Pai de Alexandre é debochado, diz mineiro que esteve na plateia

Fabiano Rampazzo, Portal Terra

SÃO PAULO - Convidado para assistir ao julgamento de Alexandre Nardoni e Anna Carolina Jatobá após protestar em frente ao Fórum de Santana, na região norte da capital paulista, o empresário André Luiz dos Santos, 49 anos, afirmou que o pai do réu, o advogado Antônio Nardoni, é "debochado". Segundo o mineiro, o avó paterno de Isabella "ri de tudo".

"Qualquer coisa que a promotoria falava, ele dava risada. Achei ele um debochado", disse Santos. Ele, que viajou de Ponte Nova, a cerca de 800 km de São Paulo, acompanhou parte da sessão na manhã desta terça-feira, enquanto a delegada Renata Pontes prestava depoimento. Antes de entrar no Plenário, fez um protesto em frente ao fórum, com uma cruz nas costas.

Diante do apoio do empresário à família de Isabella, os pais de Ana Carolina de Oliveira o parabenizaram e o convidaram para ir até a casa deles. "Eles inclusive se dispuseram a auxiliar no pagamento das minhas despesas, como hotel e refeições, mas não aceitei. O maior pagamento é o reconhecimento da parte deles", afirmou.

O mineiro está hospedado em uma pensão próxima à estação rodoviária Tietê. Conforme ele, muitos anônimos solidários à família de Isabella o oferecem auxílio, com a doação de alimentos. "Na segunda-feira, uma pessoa que eu não conhecia me pagou um táxi até a pensão", disse.

O segundo dia do julgamento de Alexandre Nardoni e Anna Carolina Jatobá, acusados de matar a menina Isabella Nardoni em 2008, recomeçou às 10h05 desta terça-feira, com mais de uma hora de atraso. O atraso foi causado pela montagem de duas maquetes do edifício London, local da morte de Isabella, e pelo ajuste no som do Fórum de Santana, um dia depois de reclamações durante o depoimento de Ana Carolina Oliveira, mãe da vítima, na segunda-feira.

Testemunha compartilhada entre defesa e acusação, a delegada Renata Pontes foi a primeira a ser ouvida nesta terça-feira. Em seu depoimento de cerca de 4 horas, ela descartou a presença de uma terceira pessoa na cena do crime e disse ter 100% de certeza da culpa do casal Nardoni. A delegada disse que pelo menos três denúncias anônimas sobre a participação de um terceiro foram investigadas quando Alexandre e Anna Carolina já estavam presos. No entanto, todas se revelaram trotes.
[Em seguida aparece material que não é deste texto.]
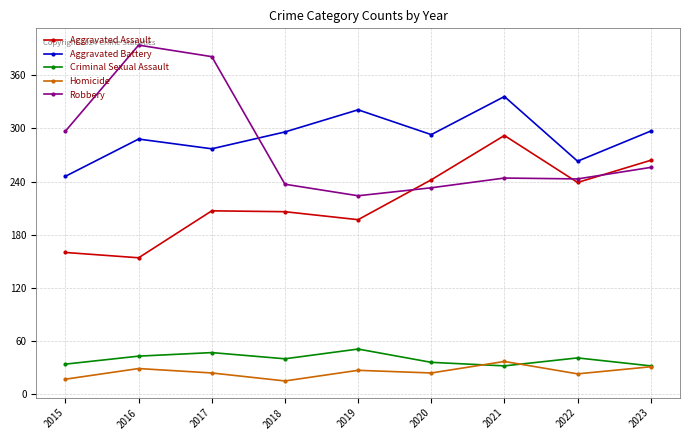

The Criminal Sexual Assault series shows 52 at 2020. True or false?

False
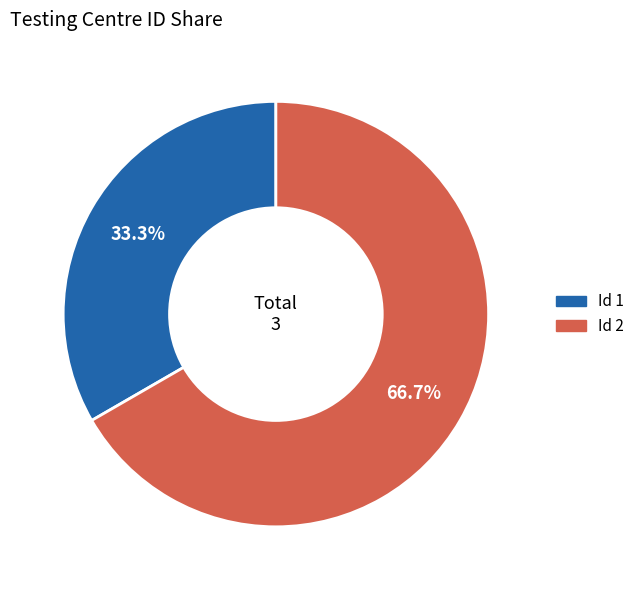

Does any single category account for the majority?

Yes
No relato, acompanhado pelo casal Nardoni, Renata confirmou informações divulgadas na época do inquérito, como a presença de sangue na entrada do apartamento e carro da família, principalmente na parte traseira, onde a vítima costumava se sentar.

O caso

O julgamento de Alexandre Nardoni e Anna Carolina Jatobá começou em 22 de março e deve durar cinco dias. O júri popular ouve 23 testemunhas - 17 convocadas pela equipe de defesa do casal Nardoni, três compartilhadas entre os advogados e o Ministério Público e três da assistente de acusação.
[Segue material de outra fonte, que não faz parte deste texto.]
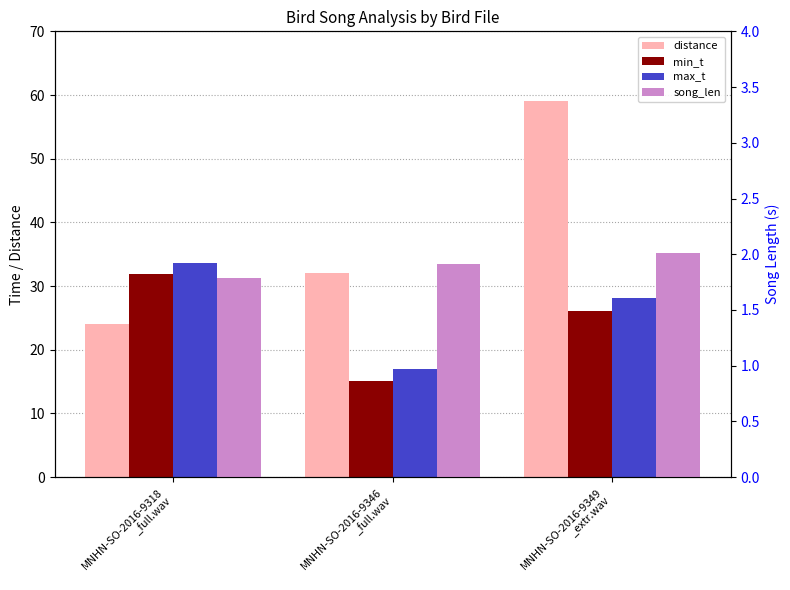

What value does the song_len series have at MNHN-SO-2016-9349
_extr.wav?

2.0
Isabella tinha 5 anos quando foi encontrada ferida no jardim do prédio onde moravam o pai e a madrasta, na zona norte de São Paulo, em 29 de março de 2008. Segundo a polícia, ela foi agredida, asfixiada, jogada do sexto andar do edifício e morreu após socorro médico. O pai e a madrasta foram os únicos indiciados, mas sempre negaram as acusações e alegam que o crime foi cometido por uma terceira pessoa que invadiu o apartamento.